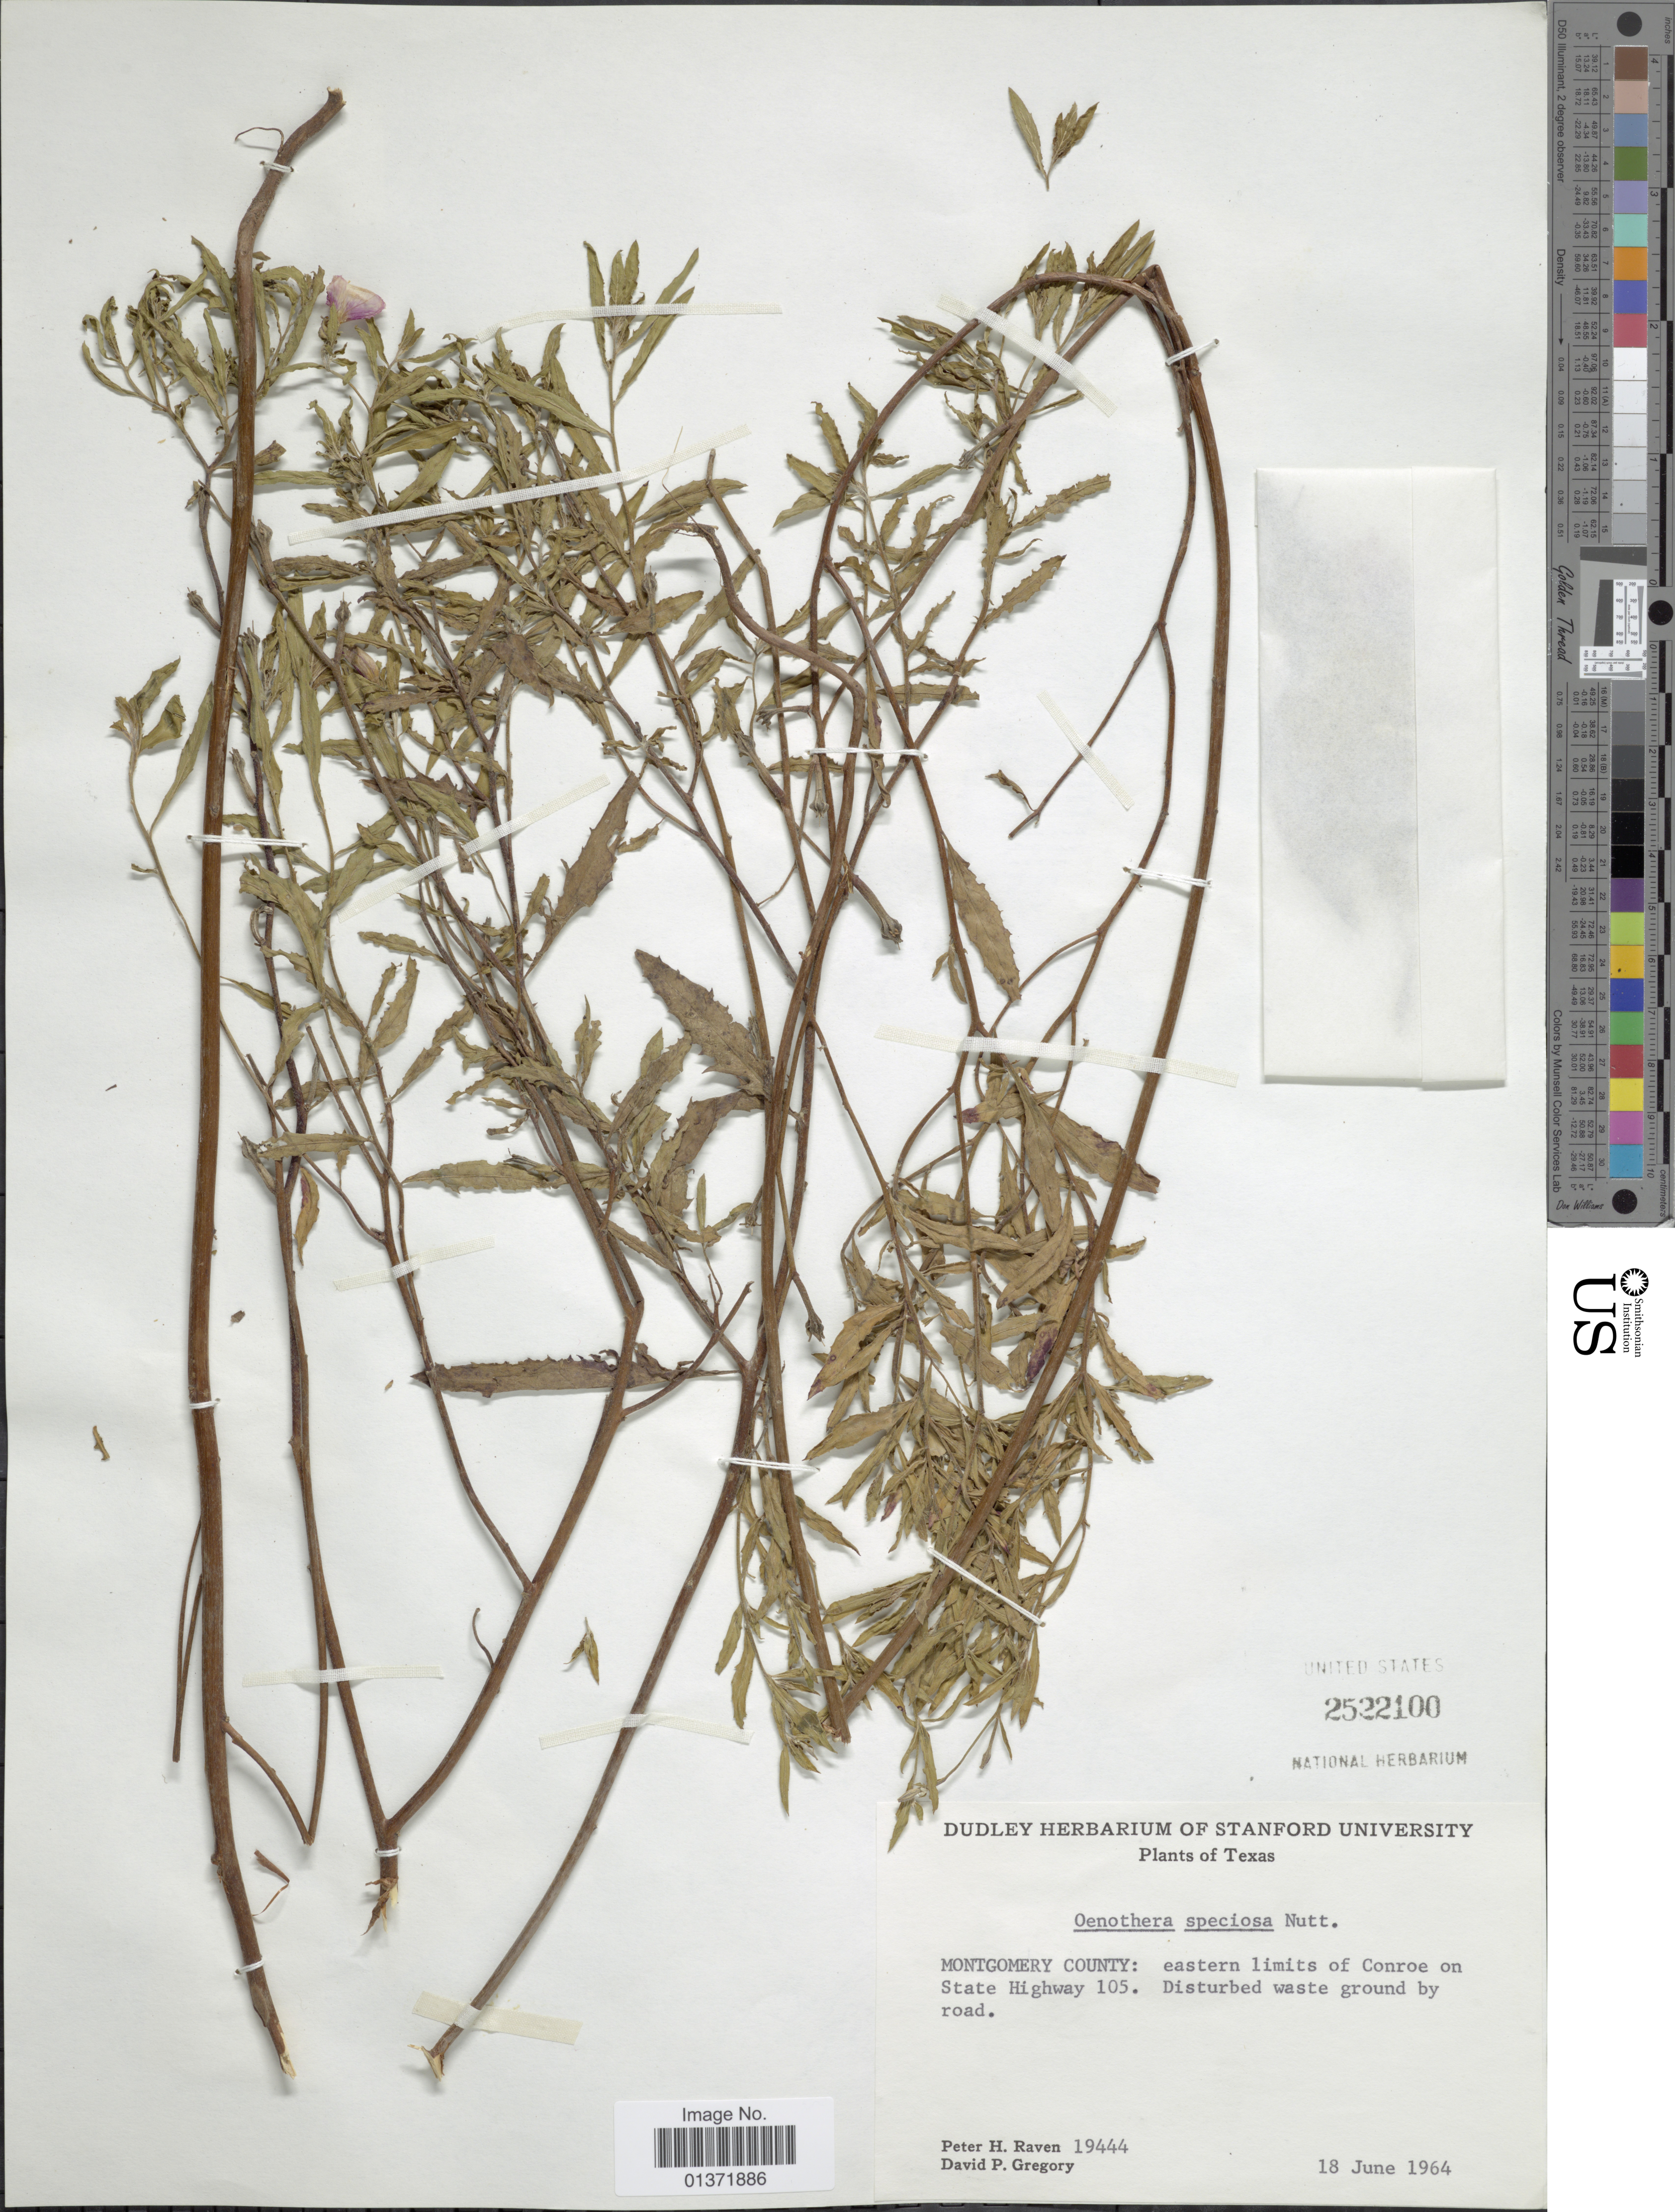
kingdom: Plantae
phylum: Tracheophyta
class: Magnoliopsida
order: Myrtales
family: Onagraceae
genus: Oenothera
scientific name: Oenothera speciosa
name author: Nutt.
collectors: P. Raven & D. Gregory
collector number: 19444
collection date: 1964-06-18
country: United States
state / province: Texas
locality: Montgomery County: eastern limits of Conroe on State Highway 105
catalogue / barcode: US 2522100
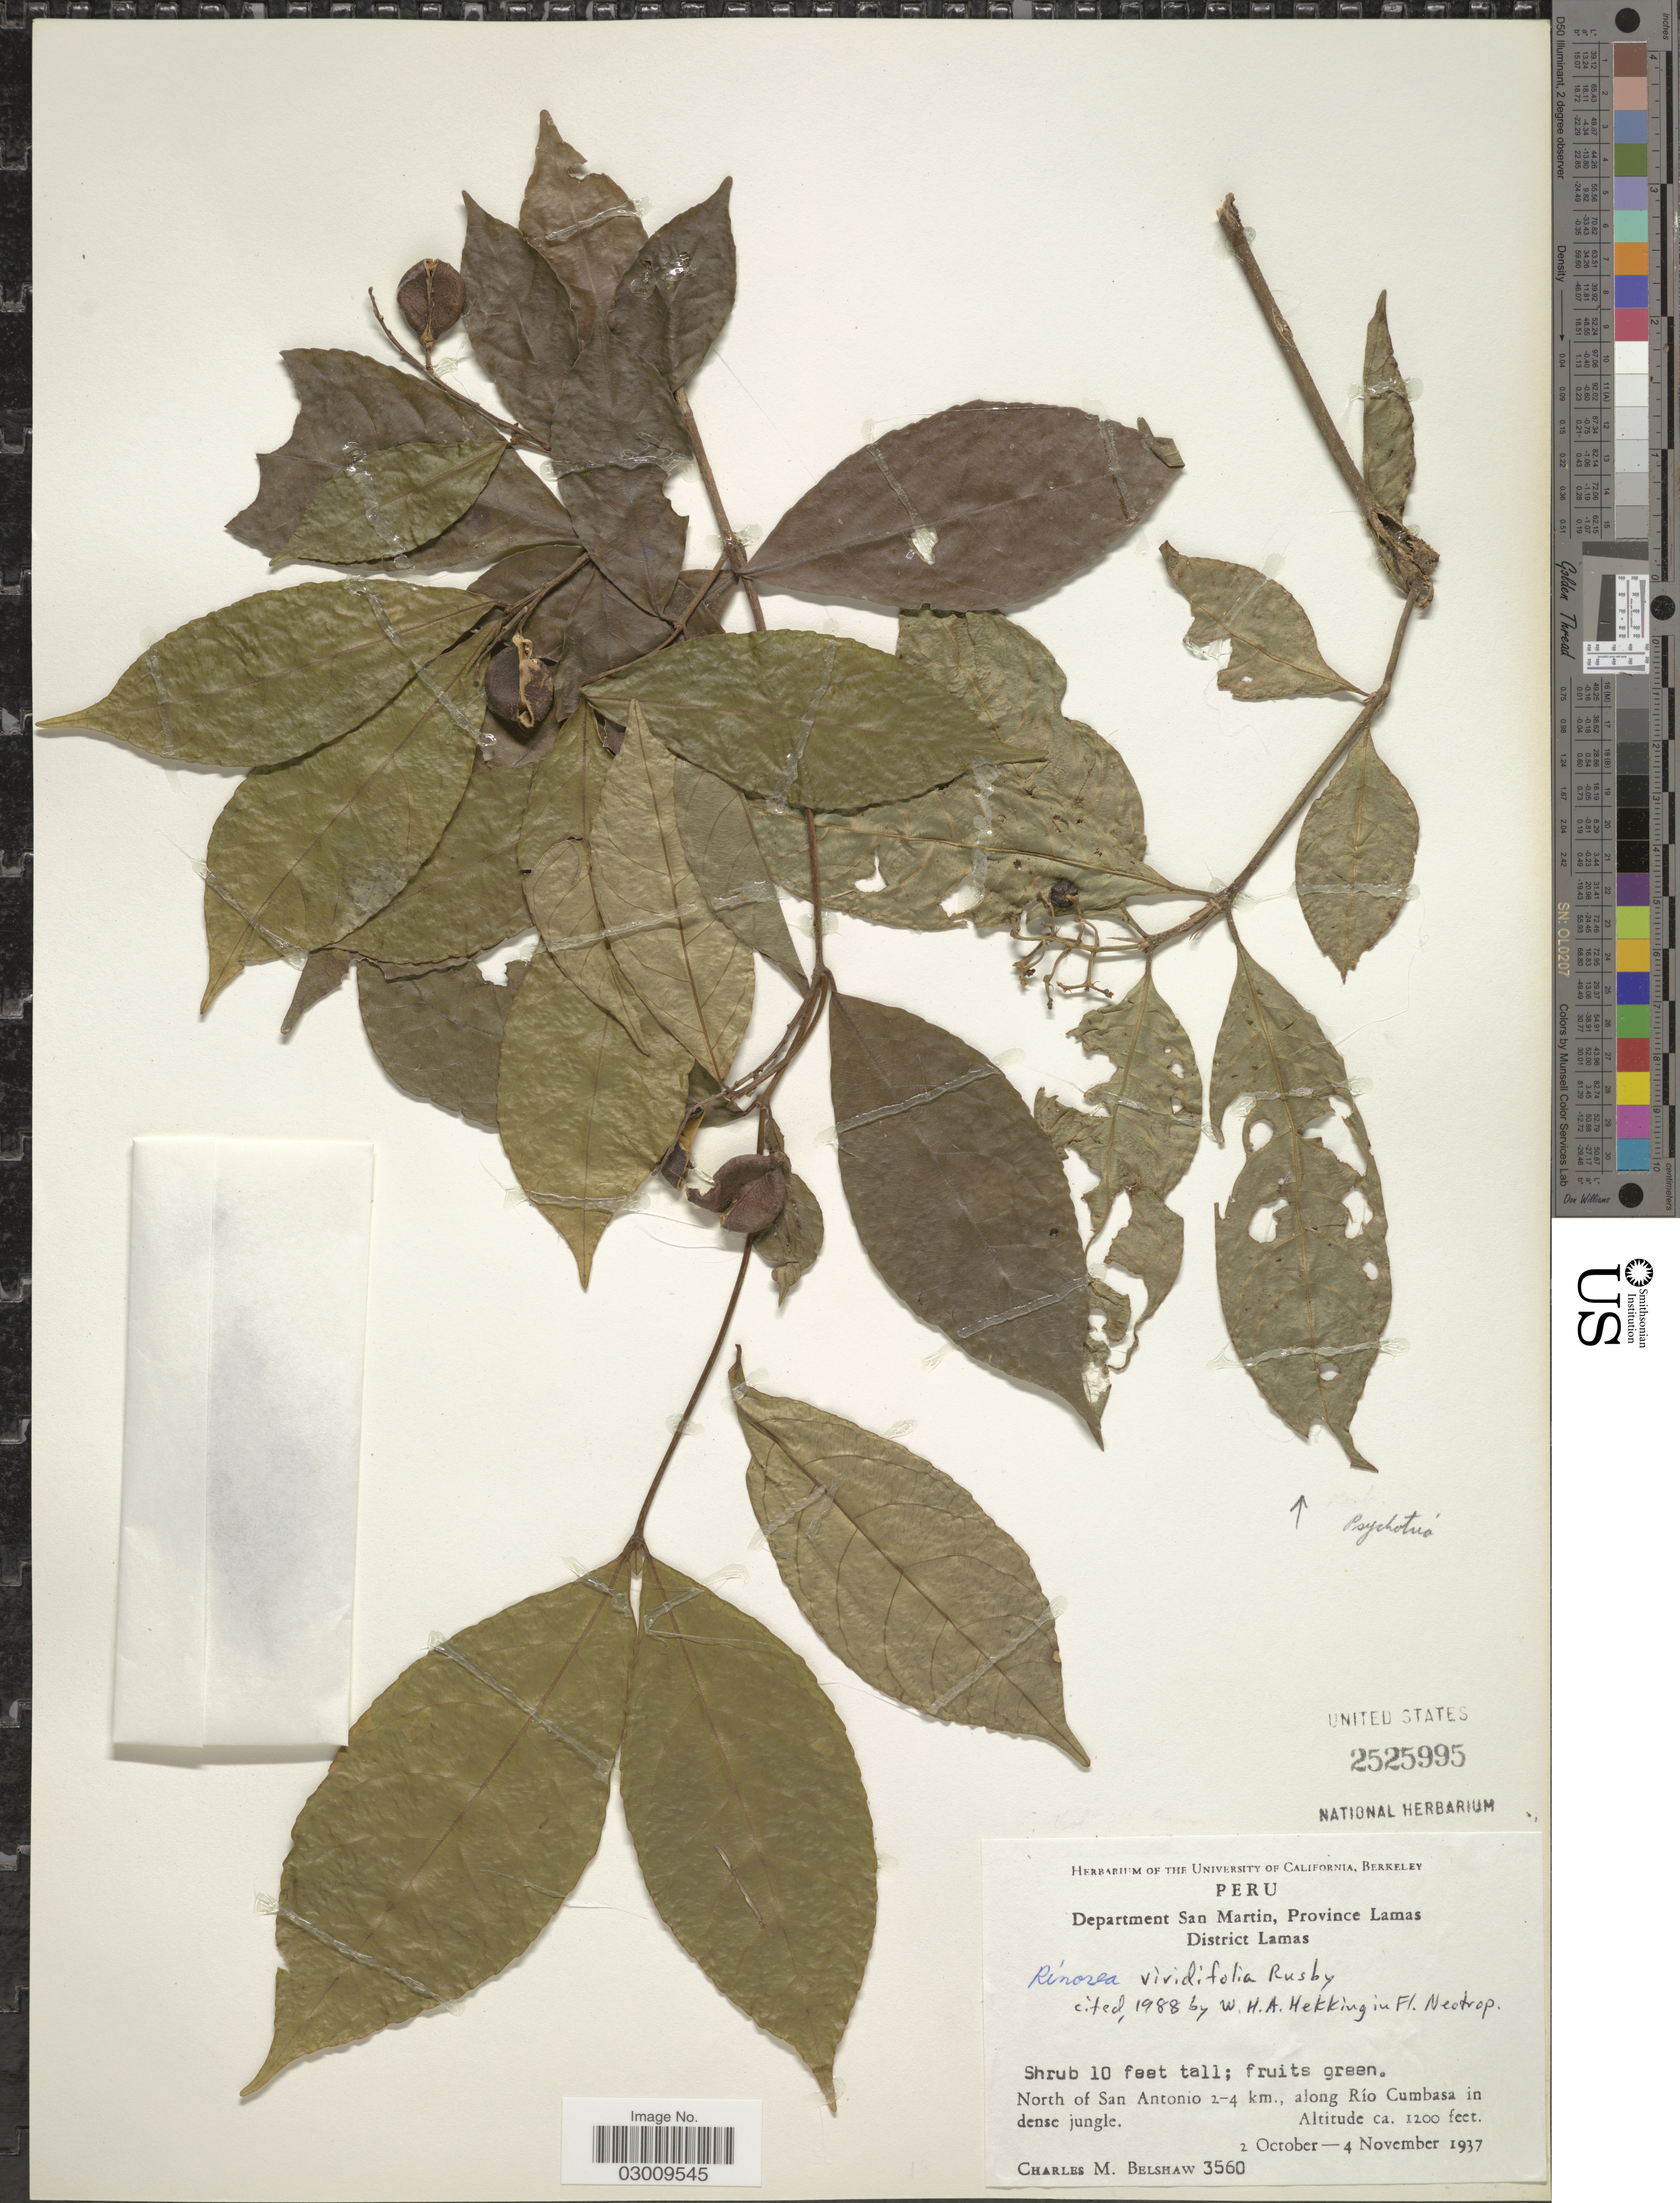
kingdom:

• **EXERCISE**: Lay out as a Markdown table, with columns Row and Line, only the lines from the line with "phylum: Tracheophyta" up to and including the line with "state / province: Texas". Number each row and leave out blank lines.

• **SOLUTION**:
| Row | Line |
|---|---|
| 1 | phylum: Tracheophyta |
| 2 | class: Magnoliopsida |
| 3 | order: Myrtales |
| 4 | family: Onagraceae |
| 5 | genus: Oenothera |
| 6 | scientific name: Oenothera speciosa |
| 7 | name author: Nutt. |
| 8 | collectors: P. Raven & D. Gregory |
| 9 | collector number: 19444 |
| 10 | collection date: 1964-06-18 |
| 11 | country: United States |
| 12 | state / province: Texas |